Last night was the Snowball dance which was held on the top floor of a downtown hotel. The hotel is not the best but it did offer a nice view of the Christmas lights. I will describe it in more detail in another post; I’ll just say here that I had a lot of fun and stayed out later than I normally do so I’m dragging a bit today.
But, there was a small thing that I want to talk about separately. I’ve got to do two solos and our mini formation tonight so I need to be on my game and so I’m taking this opportunity to use the blog as therapy to just put the thoughts out there to clear my head.
At each table was a Christmas card with your name on it. The instructors had all written little notes in each card. Kid T took up the entire top half of the card with some really nice things. OwnerGuy started by talking about how happy he was about how I overcame the “adversity” and how I’ve still improved my dancing.
It probably would have been best if the source of my adversity had simply chosen to right “Happy Holidays” or some other bland greeting but she didn’t. I guess I can’t blame her because we’ve not spoken since the break up and I guess you can’t totally ignore it. But her money line was that her only regret was that I believed she didn’t care about me or my dancing.
You are probably wondering why I would even care after all this time. That relationship was important to me. Despite all the problems and fights, I still felt we had a bond. To find out that it wasn’t real to her was devastating. It hurts. It still hurts. I spent the last 8-9 months of dancing with her in a state of denial trying to figure out a way to patch something that was broken beyond repair. It was only when I realized that and also figured out that staying in that relationship was toxic and damaging, that I found the strength to end it. They say time heals all wounds but the healing can leave scars so maybe you are never really whole again.
The ending was so abrupt and ugly that I think I’ve held out this hope that we could have some sort of reconciliation. I don’t want to be her student again; I can see from how she treats the others that she hasn’t changed her ways or her methods and those are still toxic to me. But the idealistic dreamer in me would still like to believe we could put some of that behind us. The tension in the studio that I feel is a distraction. The silence between us doesn’t need to be there. It feels like we could be civil to each other.
Now, I know some of you are saying that somebody has to be big enough to make the first move so why don’t you do it. That’s a very good question. And my simply answer is self-preservation. I’m not about to open myself up to her again if she’s not going to be receptive. I simply get the sense that she’s not open to it and has no interest in any sort of relationship. I know from experience that she can and does hold grudges.
You could argue that she’s feeling some of the same thing I am but that’s why what she said on the card is so important and illuminating.
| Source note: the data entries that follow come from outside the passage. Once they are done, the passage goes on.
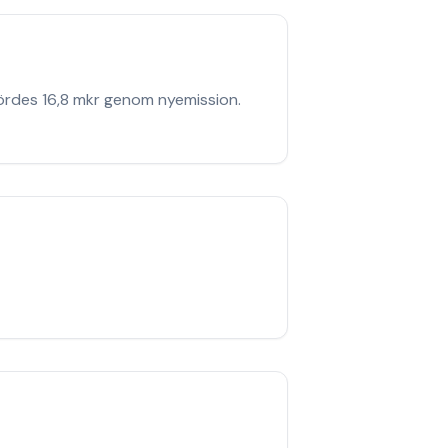
fördes 16,8 mkr genom nyemission.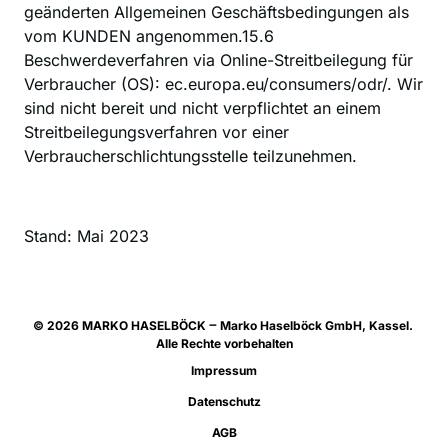
geänderten Allgemeinen Geschäftsbedingungen als 
vom KUNDEN angenommen.15.6  
Beschwerdeverfahren via Online-Streitbeilegung für 
Verbraucher (OS): ec.europa.eu/consumers/odr/. Wir 
sind nicht bereit und nicht verpflichtet an einem 
Streitbeilegungsverfahren vor einer 
Verbraucherschlichtungsstelle teilzunehmen.
Stand: Mai 2023
© 
2026 
MARKO 
HASELBÖCK 
‒
Marko 
Haselböck 
GmbH, 
Kassel. 
Alle 
Rechte 
vorbehalten
Impressum
Datenschutz
AGB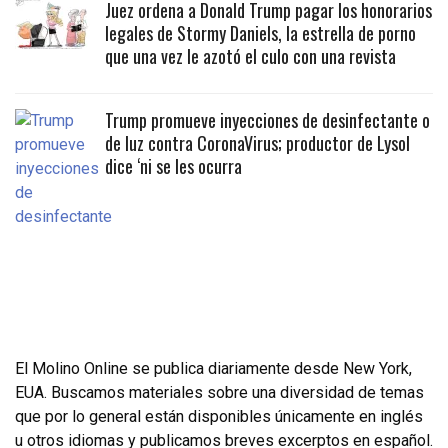
Juez ordena a Donald Trump pagar los honorarios
legales de Stormy Daniels, la estrella de porno
que una vez le azotó el culo con una revista
Trump promueve inyecciones de desinfectante o
de luz contra CoronaVirus; productor de Lysol
dice ‘ni se les ocurra
El Molino Online se publica diariamente desde New York,
EUA. Buscamos materiales sobre una diversidad de temas
que por lo general están disponibles únicamente en inglés
u otros idiomas y publicamos breves excerptos en español.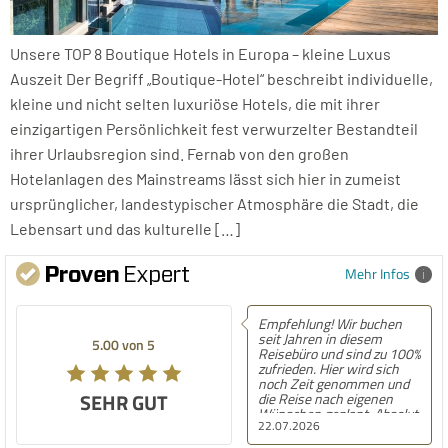
Unsere TOP 8 Boutique Hotels in Europa – kleine Luxus
Auszeit Der Begriff „Boutique-Hotel“ beschreibt individuelle,
kleine und nicht selten luxuriöse Hotels, die mit ihrer
einzigartigen Persönlichkeit fest verwurzelter Bestandteil
ihrer Urlaubsregion sind. Fernab von den großen
Hotelanlagen des Mainstreams lässt sich hier in zumeist
ursprünglicher, landestypischer Atmosphäre die Stadt, die
Lebensart und das kulturelle […]
Mehr Infos
Empfehlung! Wir buchen
seit Jahren in diesem
5.00 von 5
Reisebüro und sind zu 100%
zufrieden. Hier wird sich
noch Zeit genommen und
SEHR GUT
die Reise nach eigenen
Wünschen geplant. Absolut
22.07.2026
empfehlenswert!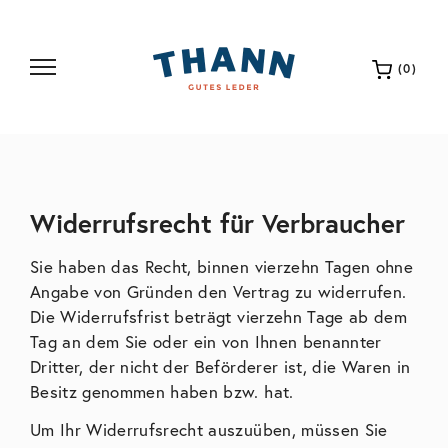
(0)
Widerrufsrecht für Verbraucher
Sie haben das Recht, binnen vierzehn Tagen ohne
Angabe von Gründen den Vertrag zu widerrufen.
Die Widerrufsfrist beträgt vierzehn Tage ab dem
Tag an dem Sie oder ein von Ihnen benannter
Dritter, der nicht der Beförderer ist, die Waren in
Besitz genommen haben bzw. hat.
Um Ihr Widerrufsrecht auszuüben, müssen Sie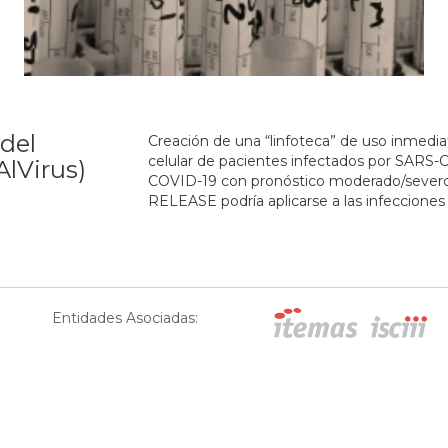
del
Creación de una “linfoteca” de uso inmedia
celular de pacientes infectados por SARS
lVirus)
COVID-19 con pronóstico moderado/severo
RELEASE podría aplicarse a las infecciones 
Entidades Asociadas: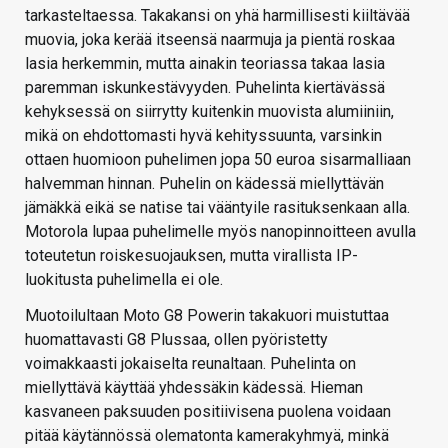
tarkasteltaessa. Takakansi on yhä harmillisesti kiiltävää
muovia, joka kerää itseensä naarmuja ja pientä roskaa
lasia herkemmin, mutta ainakin teoriassa takaa lasia
paremman iskunkestävyyden. Puhelinta kiertävässä
kehyksessä on siirrytty kuitenkin muovista alumiiniin,
mikä on ehdottomasti hyvä kehityssuunta, varsinkin
ottaen huomioon puhelimen jopa 50 euroa sisarmalliaan
halvemman hinnan. Puhelin on kädessä miellyttävän
jämäkkä eikä se natise tai vääntyile rasituksenkaan alla.
Motorola lupaa puhelimelle myös nanopinnoitteen avulla
toteutetun roiskesuojauksen, mutta virallista IP-
luokitusta puhelimella ei ole.
Muotoilultaan Moto G8 Powerin takakuori muistuttaa
huomattavasti G8 Plussaa, ollen pyöristetty
voimakkaasti jokaiselta reunaltaan. Puhelinta on
miellyttävä käyttää yhdessäkin kädessä. Hieman
kasvaneen paksuuden positiivisena puolena voidaan
pitää käytännössä olematonta kamerakyhmyä, minkä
During the stormy time in our relationship, she was always telling me how I felt or what I thought about everything. I would try to argue with her since I should know how I feel or what I thing but it never got anywhere so I gave up. When I’d try to share feelings, she would invalidate them by telling me I was wrong that I couldn’t feel that way. So it always came back that whatever was happening was all on me. I spent that time feeling guilty and hating myself for not being different.
So if someone wants to reconcile, the Christmas card is the perfect opportunity. Even if one doesn’t want to come out and ask, the proper phrasing leaves the door open. For example, imagine if it said “my one regret is that we couldn’t get past our personality differences and continue dancing together.” See how different that is? It makes it a shared failure and expresses true remorse and gives me the opportunity to say something similar. There is a place to start a dialog if I so choose. If not, then it is really on me.
But think again about what she really said. Her one true regret is what I think?!? Or maybe it is more accurate to say that her one true regret is her perception of what I think. Where does one go from here? I see only three possible paths:
- Accept her premise that my thinking was wrong and apologize for ever doubting that she cared about me or my dancing.
- Don’t accept her premise and try to convince her that I believe she cared but that there were other reasons we couldn’t work together anymore.
- Reject her premise and point out all the examples that helped me believe she didn’t care about me anymore.
See a winner anywhere in that list? Sure, she wins big in option #1 but I lose. The third option would guarantee an ugly scene and nobody wins. Option #2 has some potential but if she has already created a reality that I left because I assumed she didn’t care anymore, then I don’t see a chance because she’s not really open to listening to things that disturb her world view of things.
In other words, I still don’t feel that we can just come to an agreement that our personality differences prevent us from working together but that we have enough history that we should still be able to talk with each other. And maybe dance with each other at groups without it being painful. I shall have to cope with the internal disharmony this creates.